** Source **
[Begin]
The Trainer's Balanced Scorecard

Book The Trainer's Balanced Scorecard

A Complete Resource for Linking Learning to Organizational Strategy

Pfeiffer,


Recommendation

Forward-thinking companies want to be learning organizations now that specialized work skills are the new currency and knowledge workers rule. Workplace learning experts Ajay Pangarkar and Teresa Kirkwood teach corporate trainers how to use the balanced scorecard (BSC) approach to develop and measure learning programs that support their companies’ strategic objectives and, thus, win executive support. Despite the book’s occasionally faulty editing, BooksInShort recommends this practical manual to learning and HR professionals. It will help them apply BSC metrics to training programs that will help their companies compete.

Take-Aways

  • For companies to compete effectively, their learning programs must align with their overall strategy.
  • The balanced scorecard (BSC) is a “measurement and management system.”
[End]
** What is required **
Carry on the book summary about the balanced scorecard for trainers from the point where it stops. Nothing in the listing is needed.

** Material provided **
[Begin]
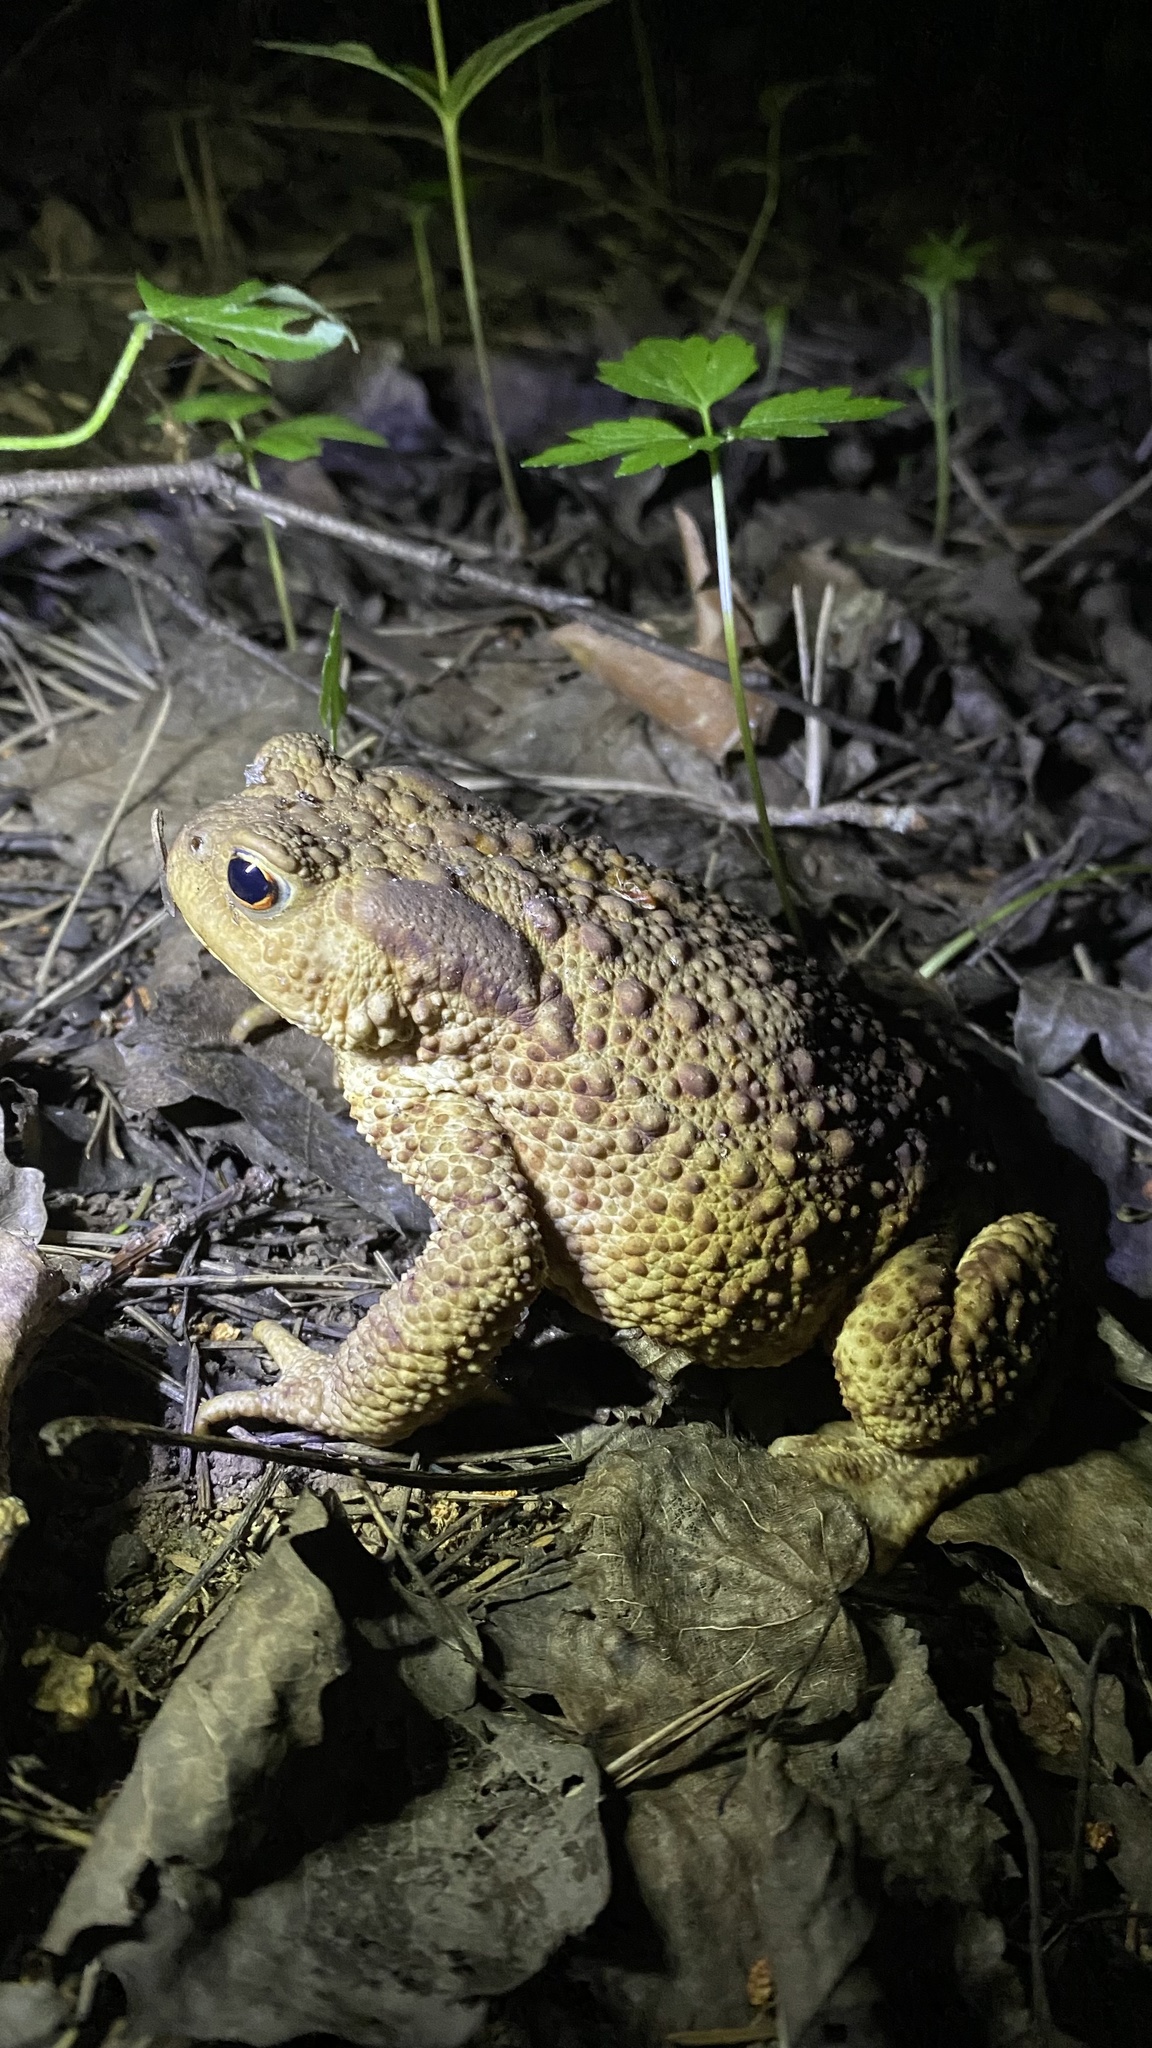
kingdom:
[End]
** Reply to the task **
  • It reports on an organization from “four perspectives: financial, learning and growth, customer, and internal business processes.”
  • Learning officers can use BSC to manage goals and measure tangible results.
  • The BSC helps learning programs quantify their work with customized metrics.
  • These metrics can prove a learning program’s worth to top corporate executives who may not understand its value.
  • Some executives even think, wrongly, that staffers should handle their own development.
  • Learning organizations’ leaders know the value of having knowledgeable employees.
  • Learning leaders can use BSC to show top executives that learning is an investment in better performance.
  • Learning professionals should see internal units as clients and should interview their leaders to tailor programs to each department’s work in meeting organizational goals.
 

Summary

The Value of Intellectual Capital

In most organizations, senior managers and learning professionals speak different languages. Many senior executives don’t understand learning. Others merely pay lip service to the importance of workplace learning but seldom support it. Fewer still credit workplace learning for making a genuine substantial contribution to organizational success. Some executives even believe, incorrectly, that employees should be responsible for their own professional development. Such retrograde thinking persists even in today’s knowledge economy.

“The balanced scorecard...clearly demonstrates how intangible efforts such as organizational learning contribute to the organization’s goals.”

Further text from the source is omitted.